Lástima no haber nacido sesenta años más tarde, en cuyo caso, yo no hubiese sido un niño, un adolescente, un joven taquicárdico. Y hoy, un viejo con el corazón maltratado por el exceso de adrenalina.
“La del alba sería” cuando, luego de haber estado toda la noche oyendo entre sueños los quejidos parturientos de mi madre, aquel lluvioso 7/6/1963, mi padre me montó en el mulo y me llevó a la ciudad a examinarme de la beca. Y hete aquí que, aunque me sabía de sobra la enciclopedia escolar, de la media docena de muchachos del pueblo que nos examinamos, yo fui el único que no aprobó. El bofetón fue mayúsculo. El maestro no se lo explicaba. Yo sí: los nervios me atenazaron, me paralizaron.

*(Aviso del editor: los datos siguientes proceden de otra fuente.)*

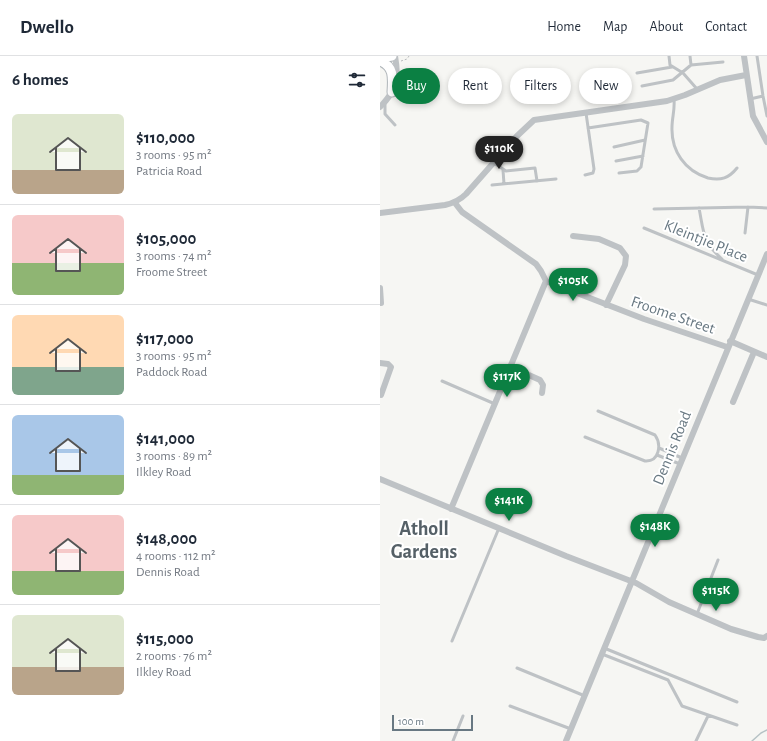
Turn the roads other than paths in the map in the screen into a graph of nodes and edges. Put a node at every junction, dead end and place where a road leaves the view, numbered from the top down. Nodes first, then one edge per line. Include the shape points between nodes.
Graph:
1 (669, 56) edge
2 (690, 56) edge
3 (744, 56) edge
4 (758, 56) edge
5 (394, 58) edge
6 (380, 60) edge
7 (723, 62) dead end
8 (691, 66) junction
9 (672, 67) junction
10 (396, 68) edge
11 (392, 71) edge
12 (637, 73) dead end
13 (682, 73) junction
14 (746, 75) junction
15 (642, 86) dead end
16 (697, 90) junction
17 (392, 92) edge
18 (763, 96) junction
19 (750, 99) junction
20 (674, 100) junction
21 (382, 105) edge
22 (586, 113) junction
23 (767, 116) edge
24 (395, 125) dead end
25 (588, 128) junction
26 (645, 140) junction
27 (767, 142) edge
28 (614, 147) dead end
29 (643, 156) junction
30 (616, 161) dead end
31 (494, 163) junction
32 (737, 168) dead end
33 (503, 170) junction
34 (618, 174) dead end
35 (585, 175) dead end
36 (556, 179) dead end
37 (537, 181) junction
38 (504, 184) junction
39 (492, 185) dead end
40 (455, 203) junction
41 (748, 207) junction
42 (699, 208) junction
43 (767, 208) edge
44 (654, 209) dead end
45 (380, 213) edge
46 (644, 228) dead end
47 (745, 233) dead end
48 (573, 236) dead end
49 (767, 254) edge
50 (723, 261) junction
51 (758, 275) junction
52 (546, 281) junction
53 (380, 288) edge
54 (748, 299) junction
55 (381, 303) dead end
56 (606, 305) junction
57 (767, 305) edge
58 (730, 341) junction
59 (728, 348) junction
60 (754, 352) junction
61 (767, 357) edge
62 (380, 363) edge
63 (511, 367) junction
64 (442, 381) dead end
65 (542, 393) dead end
66 (381, 394) dead end
67 (733, 402) dead end
68 (495, 404) junction
69 (598, 411) dead end
70 (585, 437) dead end
71 (659, 448) junction
72 (657, 454) junction
73 (681, 461) junction
74 (380, 479) edge
75 (451, 509) junction
76 (498, 528) junction
77 (718, 560) dead end
78 (631, 581) junction
79 (697, 614) junction
80 (767, 636) edge
81 (452, 641) dead end
82 (603, 651) junction
83 (517, 668) dead end
84 (584, 696) junction
85 (737, 702) dead end
86 (510, 706) dead end
87 (463, 716) dead end
88 (708, 716) junction
89 (737, 725) dead end
90 (571, 729) junction
91 (453, 741) edge
92 (566, 741) edge
93 (696, 741) edge

1 - 9 lane
2 - 8 lane
3 - 14 street
4 - 18 lane
5 - 6 main road
5 - 10 street
6 - 11 main road
7 - 8 lane
8 - 13 lane
9 - 12 lane
9 - 13 lane
13 - 15 lane via 669,82
13 - 16 lane
14 - 16 street via 720,80
14 - 19 street
16 - 20 street
17 - 21 street
18 - 19 lane
18 - 23 lane
19 - 27 street via 754,119
20 - 22 street
20 - 32 lane via 673,144 686,166 698,174 719,180 728,177
21 - 24 lane via 385,114
22 - 25 lane
22 - 31 street via 532,122
25 - 26 lane via 641,120 648,123
25 - 35 lane via 594,170 593,173
26 - 28 lane
26 - 29 lane
29 - 30 lane
29 - 34 lane via 639,170
31 - 33 lane
31 - 40 street
33 - 37 lane via 535,168
33 - 38 lane
36 - 37 lane
37 - 38 lane
38 - 39 lane
40 - 45 street
40 - 52 street via 462,212 536,264
41 - 42 lane
41 - 43 lane
41 - 47 lane
42 - 44 lane
42 - 50 lane via 706,241
46 - 50 lane, Kleintjie Place
48 - 56 street via 599,239 620,248 626,256 625,266
49 - 51 street, Dennis Road
50 - 51 lane, Kleintjie Place
51 - 54 street, Dennis Road
52 - 56 street, Froome Street
52 - 63 street
53 - 55 street
54 - 57 lane
54 - 58 street, Dennis Road
56 - 59 street, Froome Street
58 - 59 street, Dennis Road
58 - 60 street, Froome Street
59 - 73 street, Dennis Road
60 - 61 street, Froome Street
60 - 67 street
62 - 66 street via 390,365 391,369
63 - 65 street via 540,380 543,384
63 - 68 street
64 - 68 lane
68 - 75 street
69 - 71 lane via 655,435 659,440
70 - 72 lane via 645,461 654,459
71 - 72 lane
71 - 73 lane
72 - 73 lane
73 - 78 street, Dennis Road
74 - 75 street
75 - 76 street
76 - 78 street
76 - 81 lane
77 - 79 lane
78 - 79 street
78 - 82 street, Dennis Road
79 - 80 street via 739,632 764,638
82 - 84 street, Dennis Road
82 - 85 lane
82 - 88 lane via 668,680 682,706
83 - 84 lane
84 - 90 street, Dennis Road
86 - 90 lane
87 - 91 lane
88 - 89 lane
88 - 93 lane
90 - 92 street, Dennis Road

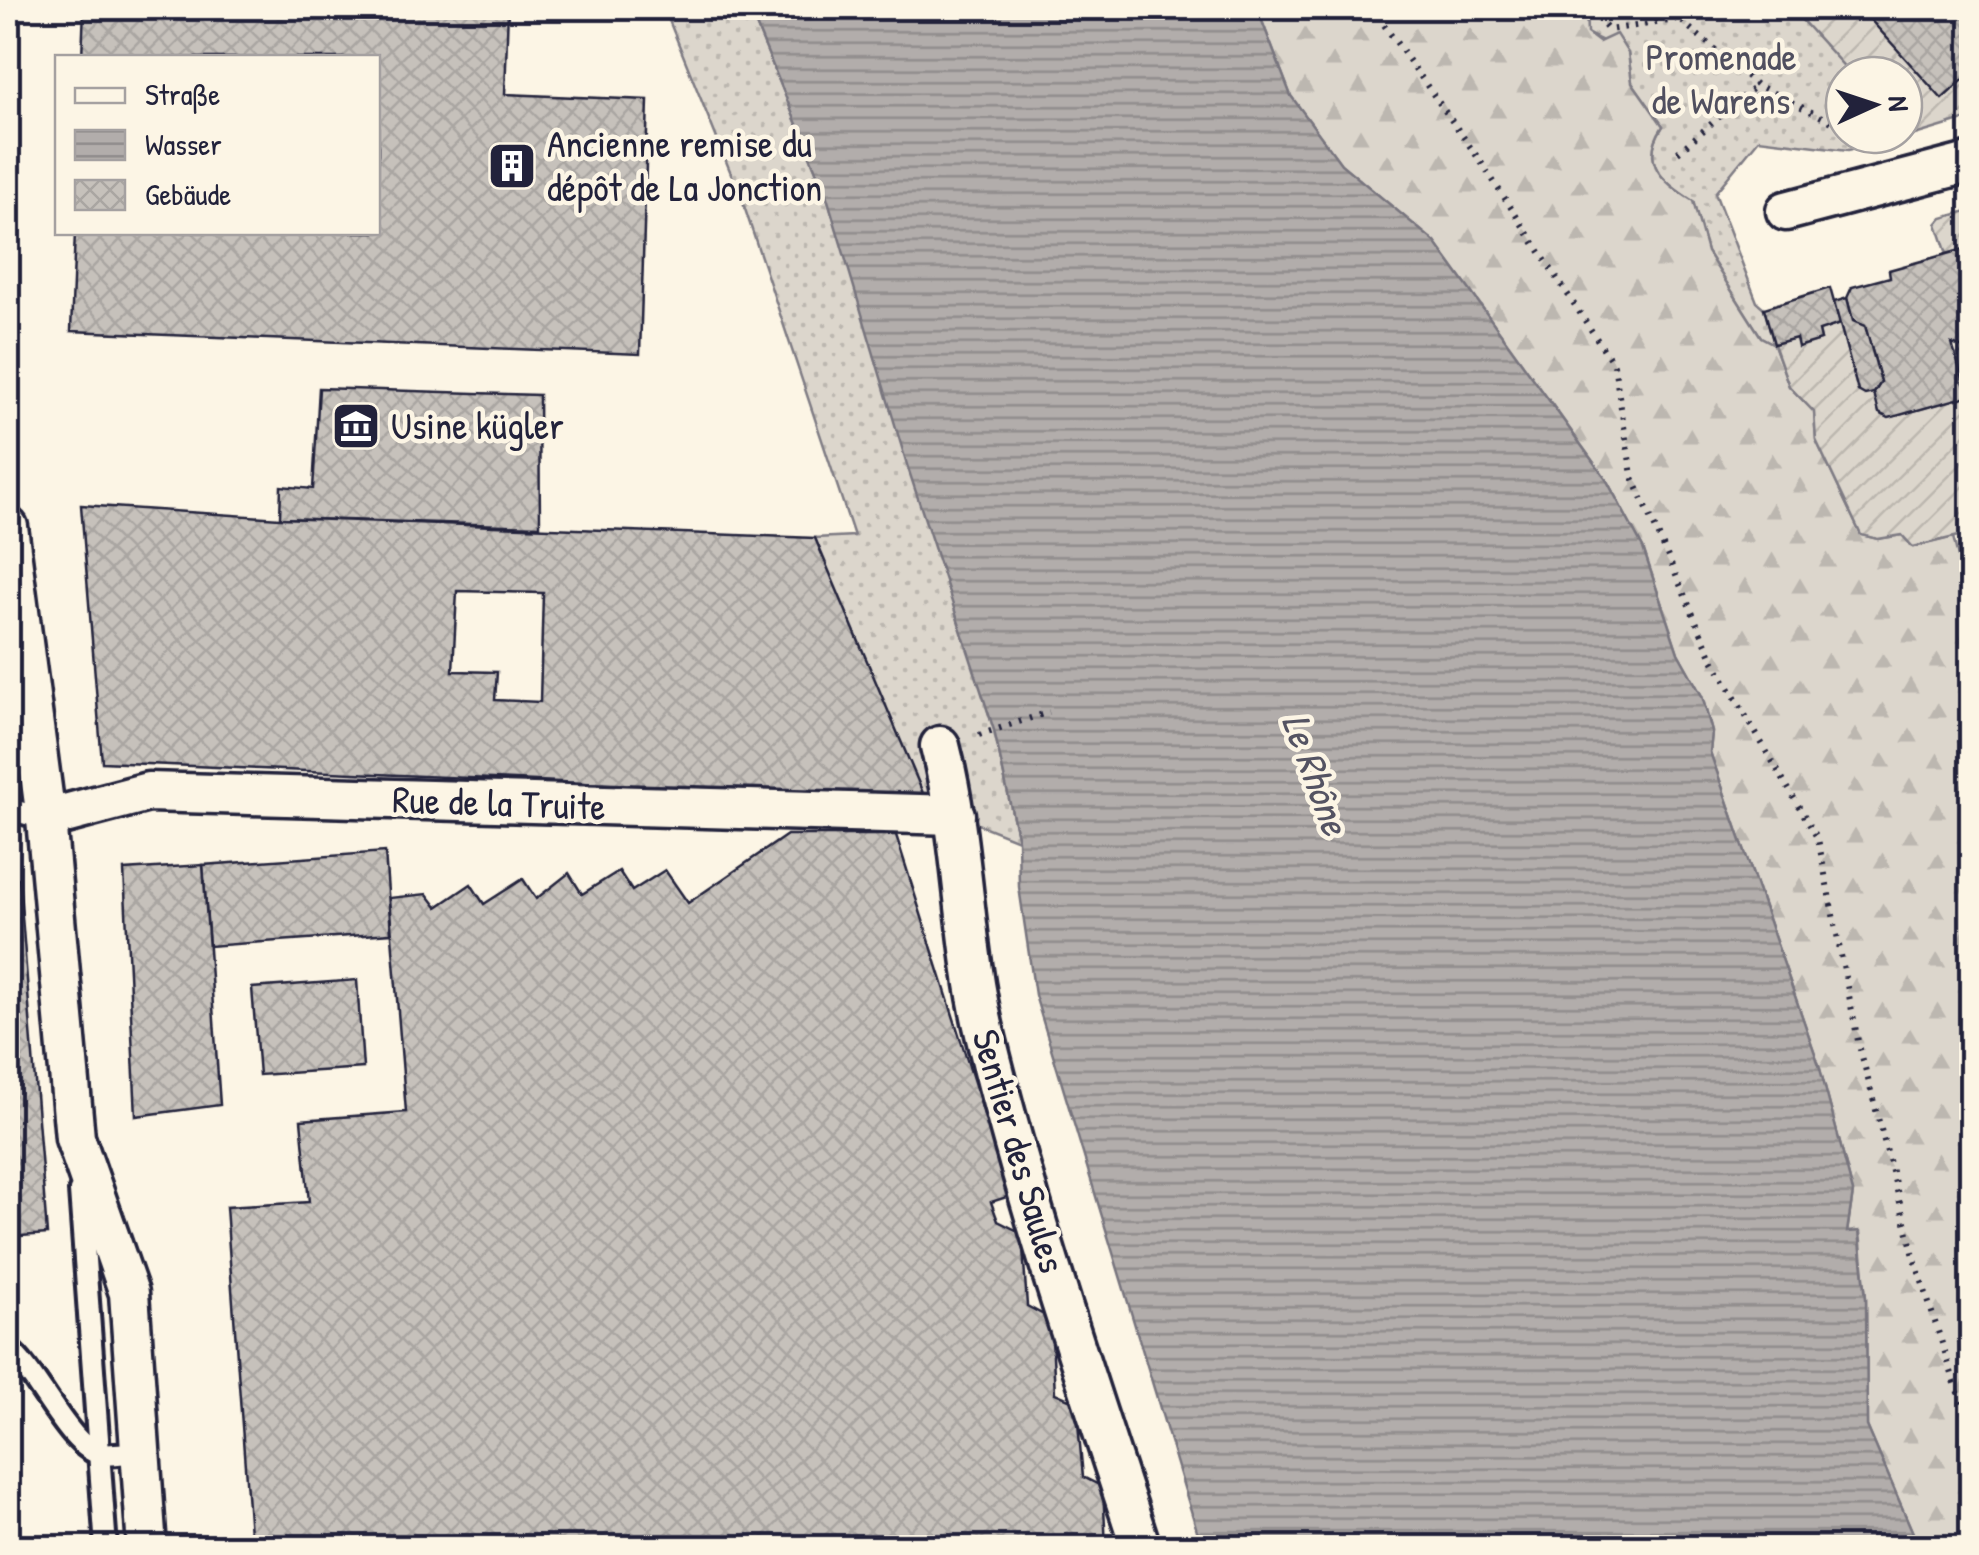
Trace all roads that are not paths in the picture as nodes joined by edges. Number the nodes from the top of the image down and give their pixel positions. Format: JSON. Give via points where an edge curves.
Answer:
{"nodes":[{"id":1,"x":1972,"y":162,"type":"edge"},
{"id":2,"x":1786,"y":211,"type":"dead end"},
{"id":3,"x":8,"y":527,"type":"edge"},
{"id":4,"x":940,"y":746,"type":"dead end"},
{"id":5,"x":8,"y":809,"type":"edge"},
{"id":6,"x":955,"y":815,"type":"junction"},
{"id":7,"x":46,"y":819,"type":"junction"},
{"id":8,"x":75,"y":1138,"type":"junction"},
{"id":9,"x":8,"y":1349,"type":"edge"},
{"id":10,"x":140,"y":1452,"type":"junction"},
{"id":11,"x":99,"y":1454,"type":"junction"},
{"id":12,"x":106,"y":1548,"type":"edge"},
{"id":13,"x":147,"y":1548,"type":"edge"},
{"id":14,"x":1141,"y":1548,"type":"edge"}],
"edges":[{"from":1,"to":2,"type":"street"},
{"from":3,"to":7,"type":"street"},
{"from":4,"to":6,"type":"street","name":"Sentier des Saules"},
{"from":5,"to":7,"type":"lane"},
{"from":6,"to":7,"type":"street","name":"Rue de la Truite","via":[[148,792]]},
{"from":6,"to":14,"type":"street","name":"Sentier des Saules","via":[[960,893],[986,1039]]},
{"from":7,"to":8,"type":"street"},
{"from":8,"to":10,"type":"street","via":[[129,1292]]},
{"from":8,"to":11,"type":"lane"},
{"from":9,"to":11,"type":"lane","via":[[38,1378],[72,1431]]},
{"from":10,"to":11,"type":"lane"},
{"from":10,"to":13,"type":"street"},
{"from":11,"to":12,"type":"lane"}]}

Al año siguiente, a punto estuvo de que me pasase lo mismo: segundos antes de que nos recogieran los exámenes, no me acababa de salir la sencilla cuenta de dividir. Al final, aprobé y me dieron la beca, 10.800 pesetas. Ilusión cumplida: ¡ya podía empezar a estudiar el bachillerato! Era tal el miedo que tenía a perder la beca (imprescindible nota media de notable; si no, p’al pueblo de vuelta), que me pasé de la raya: acabé con un puñado de matrículas de honor. Y así continuaría los cursos siguientes. Pero amigo mío, al cuarto año, otra vez los nervios atenazantes: la reválida. Tuve la suerte de superarla, aunque bien me pudo haber sucedido como a un buen amigo, muchacho listo, buen estudiante: la beca a hacer puñetas. Dos cursos más tarde, vuelta la burra al trigo: la llamada reválida de sexto, que, una vez aprobada, me abría las puertas de la escuela de magisterio, a la que iba destinado. Mas sin saber por qué, me lié la manta a la cabeza y decidí jugármelo todo a una carta: me voy a medicina. Todo a una carta, sí, porque, una vez aprobado el ‘preu’, venía lo más gordo: la llamada prueba de madurez en Salamanca (los de Cáceres), en la que caía hasta el más pintado. Si no me morí de los nervios (¡el miedo a perder la beca!), fue porque tenía veinte años recién cumplidos. En Salamanca no me morí, ya digo, pero sí me moriría en mi pueblo, días después: la mañana en que me vi suspenso en la lista que publicaba a diario el periódico de un bar. El mundo se me vino encima. Hasta que alguien se dio cuenta de que me había confundido de renglón. Total, que me concedieron la beca-salario (¡100.000 pesetas!), para conservar la cual, había que aprobar todo el curso, claro. ¿Quieren algo más?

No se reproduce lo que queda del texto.